Mit dem neuartigen Instrument der Musterfeststellungsklage will die Bundesregierung die Überlastung der Gerichte durch massenhafte gleichartige Klagen vermeiden – aber auch die Position der Verbraucher stärken.
"Der Verbraucherschützer haben über zehn Jahre für eine Sammelklage in Deutschland geworben. Das Instrument der Musterfeststellungsklage ist auf jeden Fall ein Meilenstein, weil es erstmalig dieses einführt - allerdings hat das Gesetz eine Reihe von Lücken und Webfehlern. Wir können zum Beispiel nur feststellen lassen, ob Volkswagen betrogen hat, aber wir können noch keine konkrete Entschädigungssumme durchsetzen", dämpft VZBV-Chef Müller die Erwartungen. Selbst bei einem positiven Ausgang aus Sicht der Verbraucherschützer, müsste jede Klägerin und jeder Kläger den individuellen Schadensersatzanspruch anschließend noch in einem vereinfachten Verfahren selbst einklagen.
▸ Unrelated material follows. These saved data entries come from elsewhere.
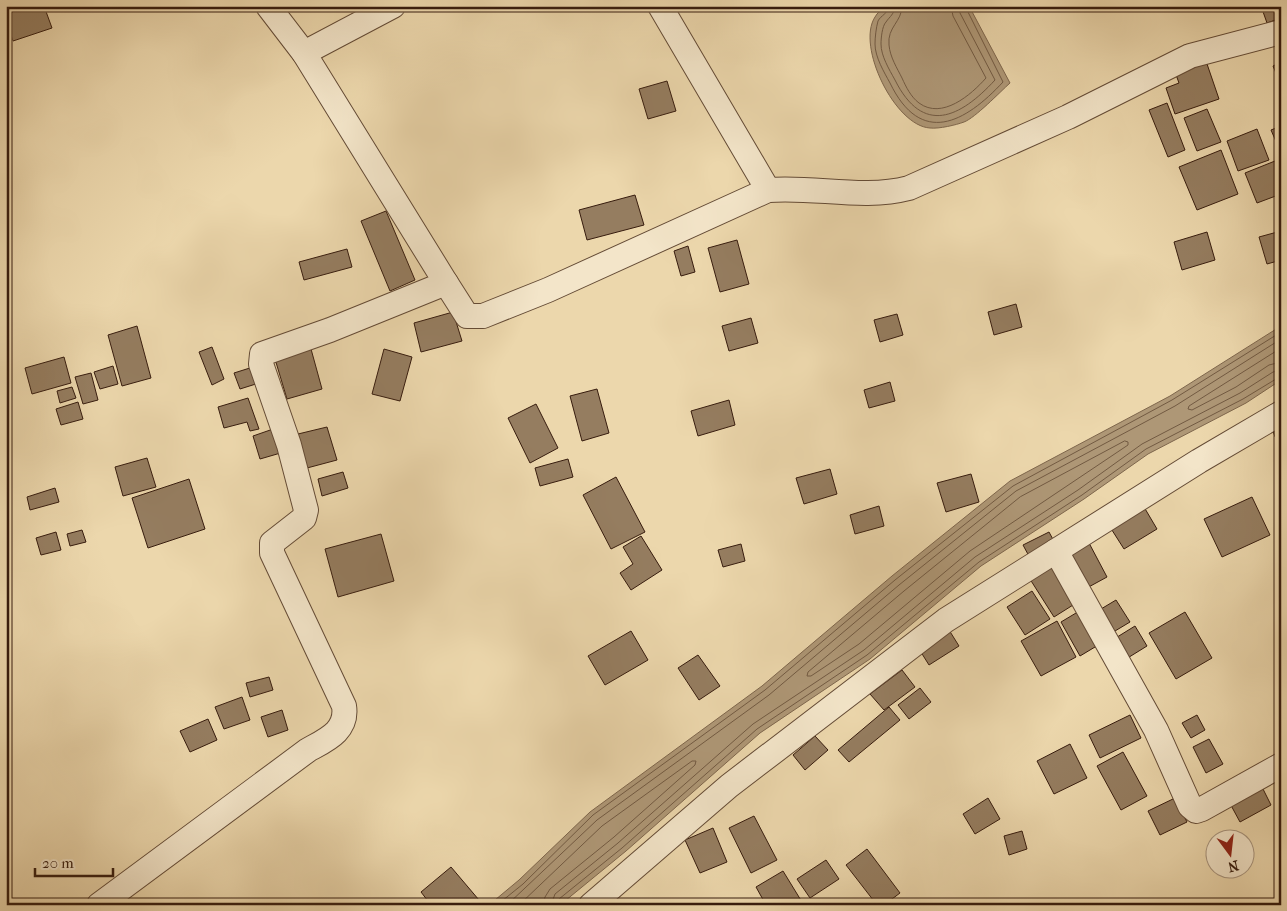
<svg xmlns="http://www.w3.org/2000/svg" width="1287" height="911" viewBox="0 0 1287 911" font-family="'IM FELL French Canon',serif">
<rect width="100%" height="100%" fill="#ecd7ac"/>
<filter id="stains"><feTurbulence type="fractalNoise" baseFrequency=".004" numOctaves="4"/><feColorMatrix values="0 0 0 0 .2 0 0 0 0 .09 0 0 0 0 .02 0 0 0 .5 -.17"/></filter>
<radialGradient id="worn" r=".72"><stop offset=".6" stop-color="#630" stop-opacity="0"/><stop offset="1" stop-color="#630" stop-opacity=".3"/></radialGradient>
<g fill="#ae9776" stroke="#7e664c">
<path d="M 886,6 L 969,6 L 1010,83 C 1000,92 975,118 964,122 C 956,125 939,129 930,128 C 895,126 856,46 875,17 C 877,13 882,9 886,6 Z"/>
<path d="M 1281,326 L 1281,380 L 1246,403 L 1148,454 L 1084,499 L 981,566 L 870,659 L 760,733 L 626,851 L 560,905 L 489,905 L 519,880 L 590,812 L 762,686 L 892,576 L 1010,481 L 1170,396 Z"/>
</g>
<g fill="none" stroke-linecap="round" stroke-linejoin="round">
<g stroke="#725a42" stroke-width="1">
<path d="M 889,6 C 888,14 881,15 878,21 C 876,28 875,38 875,44 C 875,57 884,72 890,83 C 921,147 965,123 1003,82 L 965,6"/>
<path d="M 895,6 C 894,15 890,16 886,22 C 882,26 881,39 881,44 C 881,56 889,69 895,80 C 923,136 960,118 995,80 L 960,13 L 959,6"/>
<path d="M 902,6 C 902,22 887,27 889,45 C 890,57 897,68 902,78 C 906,87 911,97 919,103 C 942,120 971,95 986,78 L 953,16 L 951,6"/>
<path d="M 1281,348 L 1189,406 L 1188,409 L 1192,410 L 1236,387 L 1269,365 L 1281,362"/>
<path d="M 1125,441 L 1128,442 L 1128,445 L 970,551 L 859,644 L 811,676 L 807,676 L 808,672 L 904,591 L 1020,497 Z"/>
<path d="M 497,905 L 523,884 L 593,815 L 765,690 L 895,580 L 1013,486 L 1172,400 L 1281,332"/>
<path d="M 507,905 L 597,820 L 769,695 L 899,585 L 1016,491 L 1175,406 L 1281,339"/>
<path d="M 519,905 L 602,826 L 692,761 L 696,761 L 695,765 L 614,837 L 550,889 L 545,897 L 543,905"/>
<path d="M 551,905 L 555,894 L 618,843 L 753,724 L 864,650 L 975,557 L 1078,490 L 1142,444 L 1240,393 L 1273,372 L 1281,370"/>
<path d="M 557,905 L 559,899 L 622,848 L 757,729 L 867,655 L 979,562 L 1082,495 L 1146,449 L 1243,399 L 1281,376"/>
</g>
</g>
<g fill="#957d60" stroke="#371c0e">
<path d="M 20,6 L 44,6 L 52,28 L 13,41 L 6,20 L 6,10 Z"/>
<path d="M 1261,6 L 1281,6 L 1281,18 L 1267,23 Z"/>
<path d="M 1206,61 L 1219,99 L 1175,114 L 1166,88 L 1179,83 L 1175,72 Z"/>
<path d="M 1281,62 L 1281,85 L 1273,66 Z"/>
<path d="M 667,81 L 676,111 L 648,119 L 639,89 Z"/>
<path d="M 1167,103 L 1185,150 L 1168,157 L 1149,110 Z"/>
<path d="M 1207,109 L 1221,142 L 1197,151 L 1184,118 Z"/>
<path d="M 1281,126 L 1281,153 L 1271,130 Z"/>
<path d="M 1257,129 L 1269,160 L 1238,171 L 1227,141 Z"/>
<path d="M 1221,150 L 1238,194 L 1197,210 L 1179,167 Z"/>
<path d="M 1280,159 L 1281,194 L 1257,203 L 1245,173 Z"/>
<path d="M 635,195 L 644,225 L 587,240 L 579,210 Z"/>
<path d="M 386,211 L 415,280 L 390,291 L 361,221 Z"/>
<path d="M 1281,231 L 1281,260 L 1267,264 L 1259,237 Z"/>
<path d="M 1207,232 L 1215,260 L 1182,270 L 1174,242 Z"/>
<path d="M 737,240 L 749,284 L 720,292 L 708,248 Z"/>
<path d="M 688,246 L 695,272 L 681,276 L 674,251 Z"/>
<path d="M 347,249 L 352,267 L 304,280 L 299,262 Z"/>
<path d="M 1016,304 L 1022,327 L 994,335 L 988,312 Z"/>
<path d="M 453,312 L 462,341 L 421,352 L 414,323 Z"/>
<path d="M 897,314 L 903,335 L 880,342 L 874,320 Z"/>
<path d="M 751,318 L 758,343 L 729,351 L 722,326 Z"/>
<path d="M 137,326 L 151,378 L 122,386 L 108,335 Z"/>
<path d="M 212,347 L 224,379 L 212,385 L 199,352 Z"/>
<path d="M 311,349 L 322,389 L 287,399 L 275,359 Z"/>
<path d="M 384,349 L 412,357 L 400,401 L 372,394 Z"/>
<path d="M 64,357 L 71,383 L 32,394 L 25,368 Z"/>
<path d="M 113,366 L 118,384 L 100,389 L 94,372 Z"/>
<path d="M 253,367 L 259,383 L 240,389 L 234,373 Z"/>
<path d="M 91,373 L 98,400 L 83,404 L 75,377 Z"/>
<path d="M 890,382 L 895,401 L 869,408 L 864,390 Z"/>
<path d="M 72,387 L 76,398 L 60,403 L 57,391 Z"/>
<path d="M 597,389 L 609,433 L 582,441 L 570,396 Z"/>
<path d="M 248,398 L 259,429 L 250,431 L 247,422 L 224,428 L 218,407 Z"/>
<path d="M 729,400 L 735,425 L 698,436 L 691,411 Z"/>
<path d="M 78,402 L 83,419 L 61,425 L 56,409 Z"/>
<path d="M 536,404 L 558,448 L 530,463 L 508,418 Z"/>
<path d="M 1281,417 L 1281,435 L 1275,437 L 1270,421 Z"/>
<path d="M 327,427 L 337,460 L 307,468 L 298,434 Z"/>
<path d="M 276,428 L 284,452 L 260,459 L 253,436 Z"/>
<path d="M 147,458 L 156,487 L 123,496 L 115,467 Z"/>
<path d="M 568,459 L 573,477 L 540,486 L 535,468 Z"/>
<path d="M 830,469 L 837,494 L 804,504 L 796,478 Z"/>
<path d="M 343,472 L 348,488 L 322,496 L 318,479 Z"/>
<path d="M 971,474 L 979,502 L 946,512 L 937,483 Z"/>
<path d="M 616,477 L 645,532 L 611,549 L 583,495 Z"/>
<path d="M 189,479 L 205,529 L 148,548 L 132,498 Z"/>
<path d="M 55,488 L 59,502 L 30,510 L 27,497 Z"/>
<path d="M 1252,497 L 1270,535 L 1222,557 L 1204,519 Z"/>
<path d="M 879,506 L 884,526 L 855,534 L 850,515 Z"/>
<path d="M 1144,507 L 1157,529 L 1124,549 L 1110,527 Z"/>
<path d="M 82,530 L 86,542 L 70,546 L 67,534 Z"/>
<path d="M 56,532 L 61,550 L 41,555 L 36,538 Z"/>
<path d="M 1049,532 L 1056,545 L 1030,558 L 1023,545 Z"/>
<path d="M 381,534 L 394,581 L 338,597 L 325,549 Z"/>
<path d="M 641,536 L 662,570 L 631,590 L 620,573 L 633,564 L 623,547 Z"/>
<path d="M 1089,543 L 1107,577 L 1085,589 L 1067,555 Z"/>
<path d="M 741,544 L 745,561 L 723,567 L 718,550 Z"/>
<path d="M 1055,559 L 1081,600 L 1054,617 L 1028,576 Z"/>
<path d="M 1032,591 L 1050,619 L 1025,635 L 1007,607 Z"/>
<path d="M 1116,600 L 1130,622 L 1110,634 L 1096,612 Z"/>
<path d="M 1086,607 L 1105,641 L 1080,656 L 1061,622 Z"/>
<path d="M 1185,612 L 1212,658 L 1176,679 L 1149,633 Z"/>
<path d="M 1057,621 L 1076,657 L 1041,676 L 1021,641 Z"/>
<path d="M 1135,626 L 1147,646 L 1126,659 L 1114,639 Z"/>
<path d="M 949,630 L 959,646 L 929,665 L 919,649 Z"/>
<path d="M 631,631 L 648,660 L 605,685 L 588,656 Z"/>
<path d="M 698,655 L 720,686 L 699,700 L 678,668 Z"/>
<path d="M 902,670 L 915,687 L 884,710 L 870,694 Z"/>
<path d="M 269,677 L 273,690 L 250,697 L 246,683 Z"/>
<path d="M 920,688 L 931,702 L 909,719 L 898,705 Z"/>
<path d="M 242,697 L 250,720 L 224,729 L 215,707 Z"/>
<path d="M 889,707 L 900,720 L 849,762 L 838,750 Z"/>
<path d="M 282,710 L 288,730 L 268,737 L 261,717 Z"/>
<path d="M 1130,715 L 1141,738 L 1100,758 L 1089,735 Z"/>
<path d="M 1197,715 L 1205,730 L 1191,738 L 1182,723 Z"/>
<path d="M 208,719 L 217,740 L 190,752 L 180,731 Z"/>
<path d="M 815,736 L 828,750 L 805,770 L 793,755 Z"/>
<path d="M 1209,739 L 1223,764 L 1206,773 L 1193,747 Z"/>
<path d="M 1070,744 L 1087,778 L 1054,794 L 1037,761 Z"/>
<path d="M 1123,752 L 1147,796 L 1121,810 L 1097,766 Z"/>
<path d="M 1259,781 L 1271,805 L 1240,822 L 1227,798 Z"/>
<path d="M 988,798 L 1000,819 L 975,834 L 963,814 Z"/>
<path d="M 1175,798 L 1187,822 L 1160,835 L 1148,811 Z"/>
<path d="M 754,816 L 777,860 L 751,873 L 729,828 Z"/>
<path d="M 713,828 L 727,862 L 700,873 L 685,840 Z"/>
<path d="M 1022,831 L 1027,849 L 1009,855 L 1004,836 Z"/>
<path d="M 867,849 L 900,893 L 884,905 L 877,905 L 846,865 Z"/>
<path d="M 826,860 L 839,879 L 810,898 L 797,879 Z"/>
<path d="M 451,867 L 479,900 L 474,905 L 431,905 L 421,892 Z"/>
<path d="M 783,871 L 802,902 L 797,905 L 766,905 L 756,887 Z"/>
</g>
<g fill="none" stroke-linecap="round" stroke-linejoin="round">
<defs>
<g id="street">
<path d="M 660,6 L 768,190"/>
<path d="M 304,53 L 393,6"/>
<path d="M 446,283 L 467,316 L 483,316 L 548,290 L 768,190 C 815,186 863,200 909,188 L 1068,117 L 1190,56 L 1281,32"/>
<path d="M 1056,551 L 1156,730 L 1190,806 L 1196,811 L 1202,809 L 1281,765"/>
<path d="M 99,905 L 308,750 C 326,740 348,731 344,706 L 272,553 L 272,543 L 304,518 L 306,510 L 289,445 L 261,364 L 262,354 L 330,330 L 446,283 L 304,53 L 268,6"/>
<path d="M 591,905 L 729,786 L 946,620 L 1199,461 L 1281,413"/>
</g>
</defs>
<use href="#street" stroke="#644b36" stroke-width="26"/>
<use href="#street" stroke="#f3e5c9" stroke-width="24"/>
</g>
<rect width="1287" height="911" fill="none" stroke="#ecd7ac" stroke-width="25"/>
<rect x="8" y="8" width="1272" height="896" fill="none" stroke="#371c0e" stroke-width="2.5"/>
<rect x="12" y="12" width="1262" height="886" fill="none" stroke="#371c0e"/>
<g transform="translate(1230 854) rotate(165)"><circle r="24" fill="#f3e5c9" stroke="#a8957e"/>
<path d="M0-4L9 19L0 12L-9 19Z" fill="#8f2418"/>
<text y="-8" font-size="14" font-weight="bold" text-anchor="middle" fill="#371c0e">N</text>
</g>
<path d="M35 868v8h78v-8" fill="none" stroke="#371c0e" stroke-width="2.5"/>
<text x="42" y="868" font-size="15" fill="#371c0e" stroke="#f3e5c9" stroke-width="4" paint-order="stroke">20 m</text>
<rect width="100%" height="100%" filter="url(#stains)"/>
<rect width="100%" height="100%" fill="url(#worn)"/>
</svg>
"Meine konkrete Erwartung an den Prozess ist für mich persönlich nicht in erster Linie Geld, sondern mir ist es wichtig, dadurch ein Zeichen zu setzen, dass eben ein solches Verhalten in unserer Gesellschaft nicht akzeptiert werden kann und werden darf."
Recht haben und Recht bekommen: das kann sich bei der Musterfeststellungsklage in die Länge ziehen – das weiß auch Oliver Steib. Den Prozess in Braunschweig wird der im Klageregister registrierte VW-Kunde mit Interesse verfolgen.